Stefan said:
It may be an add-on, but it's still official, i.e. coming from the
original author's site. I think you should either maintain it or drop
it, instead of calling it a "complete piece of junk".
You misunderstood. It _was_ a complete piece of junk. It sure as hell
isn't now.
I cleaned it up months ago and have it working so well
at this point that I am ready to spin off the guts for a GP Window
widget (so you can use multiple at once if so inclined). Combined with
the sidebars, toolbars and new toast widget, you have the foundation to
build virtually anything (up to and including one of those ill-advised
WebOS things).
Everyone I've talked to who has looked at the new widgets has been blown
away. They are lightweight, fast, "skinnable", accessible and
outrageously compatible (of course). This despite the fact that I've
spent very little time on any of them (widgets are very low priority for
me). The foundation I build on is just that good. My point with them
is that developers should be building widgets on top of My Library,
rather than jumping into a nightmare like Dojo or jQuery UI because
somebody has already built widget xyz in their swamps.

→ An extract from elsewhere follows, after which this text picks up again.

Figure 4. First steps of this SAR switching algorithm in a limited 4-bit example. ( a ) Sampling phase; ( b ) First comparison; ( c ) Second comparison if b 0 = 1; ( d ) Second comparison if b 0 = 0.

I'm also about an hour or two of testing away from posting an updated
Examples page that showcases a lot of the added functionality. Readers
of my forum can check out the test page now if they like. The current
production version is not too shabby either as most of the alert
improvements are old news at this point
There's another
problem with the "Alert" widget, which I'd noticed before but forgot to
mention: the box is resizeable, and it's possible to resize it to 1x1
pixels, but there's no way to restore it from that state.
If you can resize it that small by dragging with the size handle, you
should be able to resize it back. Regardless, a quick way to do that is
with a min-width/height rules. Of course, it needs a scripted option
too as IE < 7 (and IE quirks mode) do not support those rules. I've
recently added about a dozen optional callbacks (e.g. onmaximize,
onrestore, onfocus, onblur, etc.) to the widget, but onresize is still
on my to-do list (will allow the caller to prevent resizing under
whatever circumstances).
It would be
more practical to add a minimum size limit. Not sure if this affects any
of the other widgets.
No. I haven't added a size handle for the sidebar widget yet (on my
list as well). A minimum size is a good idea for that one as well.

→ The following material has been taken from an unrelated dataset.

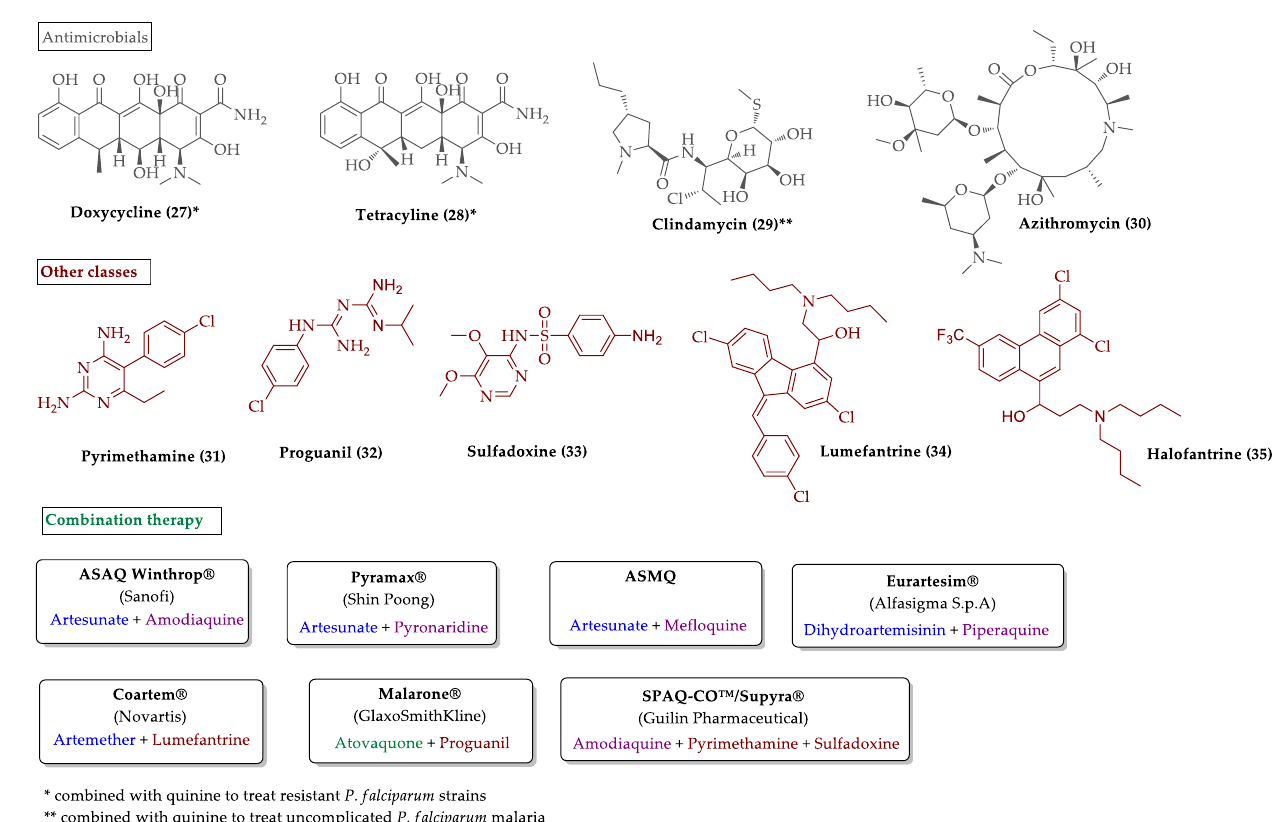
Figure 4. Antimalarial drugs and combination therapies in clinical use.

Oh I'm so sick and tired of this. Everybody outside of this group calls
it JavaScript, except when they're trying hard to avoid trademark issues
(as in "JScript").
I think that's an over-generalization; but regardless, everybody calling
it that is wrong. Why not spell it right?
Capitalization doesn't matter at all where trademarks
are concerned: "javascript" is just as protected as "JavaScript".
The trademark issue is not the issue I am getting at. It's the
JavaScript + JScript + ... = Javascript issue. How else would you
communicate that you are talking about a specific implementation or all
of them? Programming is a technical field after all.
[...]
Don't get me wrong: in this group, we have a legitimate technical reason
for distintuishing different implementations, but that can be achieved
in a more efficient way than quibbling about capitalization.
How so?
When
somebody comes here and asks a question about JavaScript or javascript
(without explicitly mentioning that they're only targetting Mozilla
browsers), everybody with half a brain knows what they're talking about.
Yes.
Giving them the "there is no javascript" treatment is just unnecessary
nerdy elitism.
Look at what I responded to. The response was appropriate as the
previous poster was clearly confused.